For Pocketful of Quarters, the bulk of the no-action letter is a list of 10 token related limitations that are quite restrictives about their usage, especially in and out of the platform.
For the above reasons (and further intricacies), the Reg A+ bar is simply too high for most blockchain startups. It doesn’t fit the typical startup lifecycle when companies spend their formative years trying to reach product-to-market fit via several iterations, while relying on VC funding to grant them limited financial runways until they reach milestones. Imagine if an average Seed or Series A venture round were to be padded by an extra $2M (which could be 50% of the total funding), just to go through a Reg A+ process.
The reality is that most startups don’t have the resources, money, time or energy required to jump through these hoops, just because it is the process that the SEC is suggesting. Fitting everything into existing frameworks is not the best way to encourage innovation, and is a slap in the face of entrepreneurs. Innovation and regulation are clashing.
Is there a Will to Innovate on Regulation?
It is lame and disgenious for the SEC to dig their heels into the 1933 Securities Act and claim their hands are tied by it. The SEC has previously shown they do have flexibility in amending provisions and requirements, such as in this 2019 update, SEC Proposes Offering Reforms for Business Development Companies and Registered Closed-End Funds.

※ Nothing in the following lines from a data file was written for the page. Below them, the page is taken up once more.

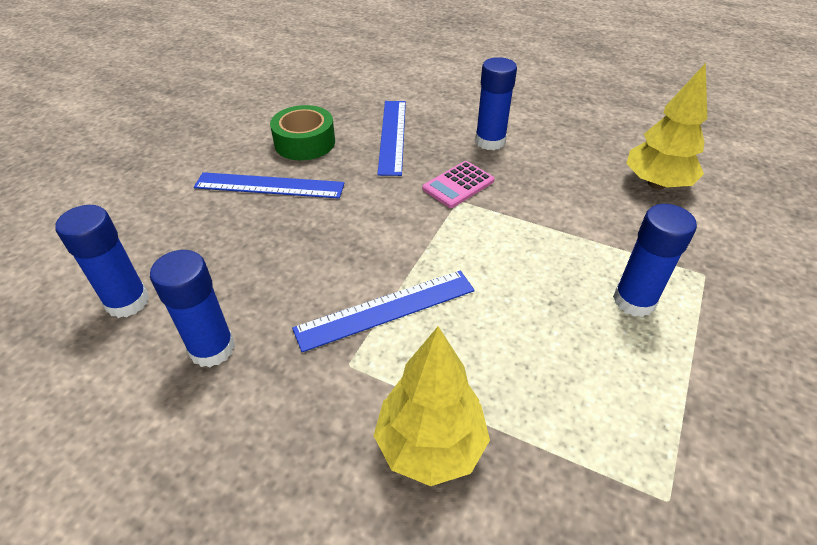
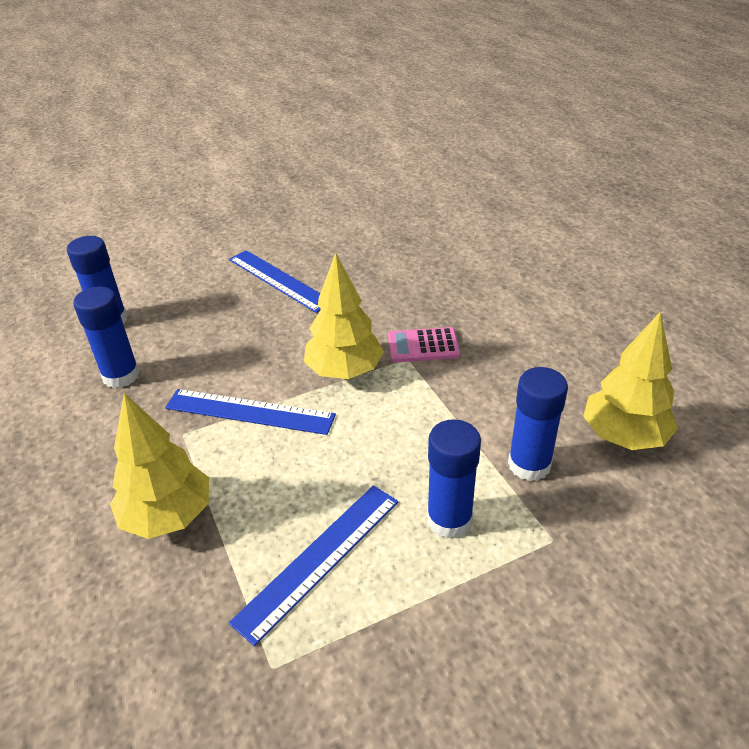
camera: 40 degrees right, 5 degrees down
(305, 142) = (343, 256): green tape -> none
(392, 136) = (420, 279): blue ruler -> blue ruler (319, 559)
(423, 234) = (344, 371): none -> yellow tree
(490, 141) = (502, 321): blue glue stick -> blue glue stick (529, 465)

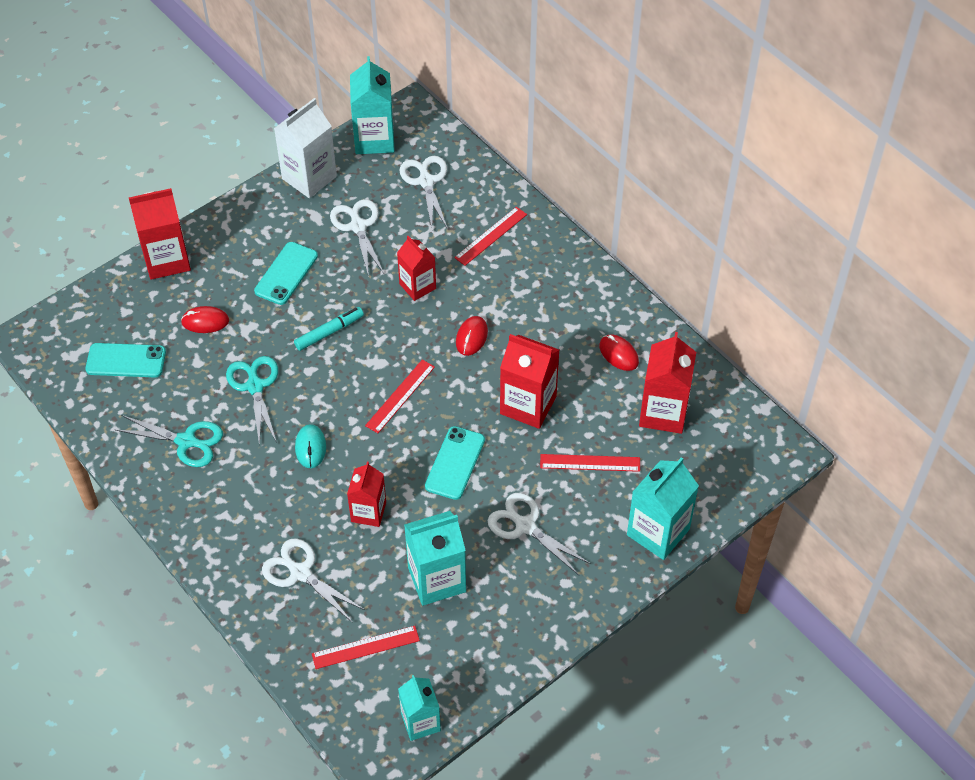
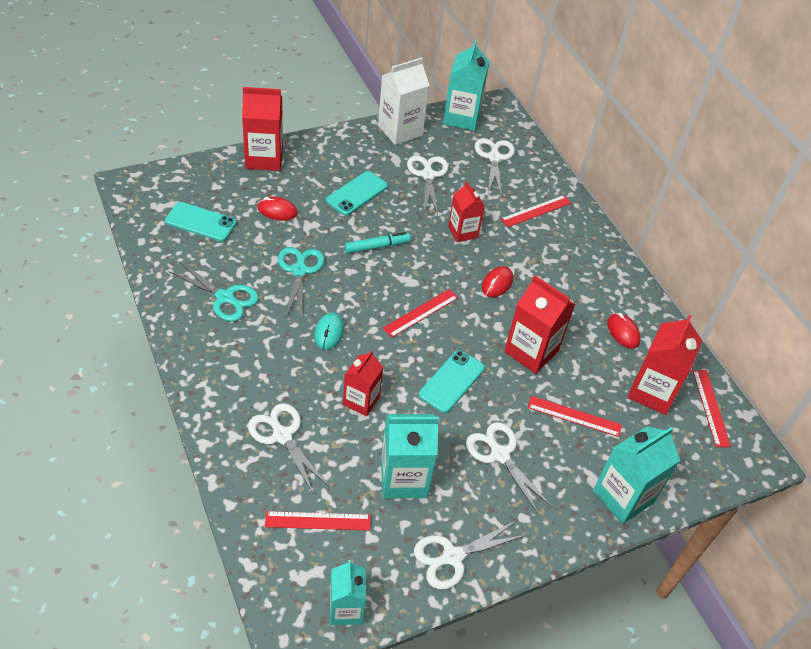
camera: 10 degrees right, 5 degrees down
(507, 642) = (452, 557): none -> white scissors
(726, 411) = (710, 407): none -> red ruler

At a time when even some existing SEC regulation has been criticized for being daunting on small tech companies, how can such a serious process like Reg A+ be the standard for tiny tech startups that have limited checkbooks and resources? Here’s another recent update from the Securities and Exchange Commission to modernize and simplify certain disclosure requirements in Regulation S-K designed to simplify compliance for small companies, the FAST Act Modernization and Simplification of Regulation S-K: A Small Entity Compliance Guide.
Given that the SEC has shown they can implement updates, why don’t they meet the blockchain industry half-way by proposing a new registration process, specifically designed for token offerings?
Yes, the SEC has dozens of existing processes and a long Forms List for a variety of rules and Acts, but why not recognize that token-based registrations have unique enough characteristics to warrant a related amendment resulting in a more prescriptive and clear process that companies could actually follow without guesswork?
For example, take the Blockstack FAQ and turn it into a user-friendly registration process that doesn’t cost $1.5M-$2M in legal fees, but maybe $250K at the most.
Yes, there is a fine balance between pleasing regulators, forewarning investors and empowering users, but I’m not sure that the current regulation paths are so easily navigated.
The reality is that Reg A+ is not the type of invasive surgery that most blockchain startups are calling for. There simply aren’t enough tech companies who are willing (or able) to be strung along by the SEC so early in their start-up life. This kind of process would have killed projects like Ethereum and many others that avoided it by seeking external regulatory jurisdictions, or just being lucky by being early when the SEC’s radar was not so sensitive towards token-based offerings.
Indeed, the SEC was able to show that you can follow their existing framework, and “do tokens”, but these were exceptional cases that came with a restrictive straitjacket. There’s a popular French proverb that comes to mind,- “Une hirondelle ne fait pas le printemps”, and it means:
“The appearance of one sparrow doesn’t signal the arrival of spring.”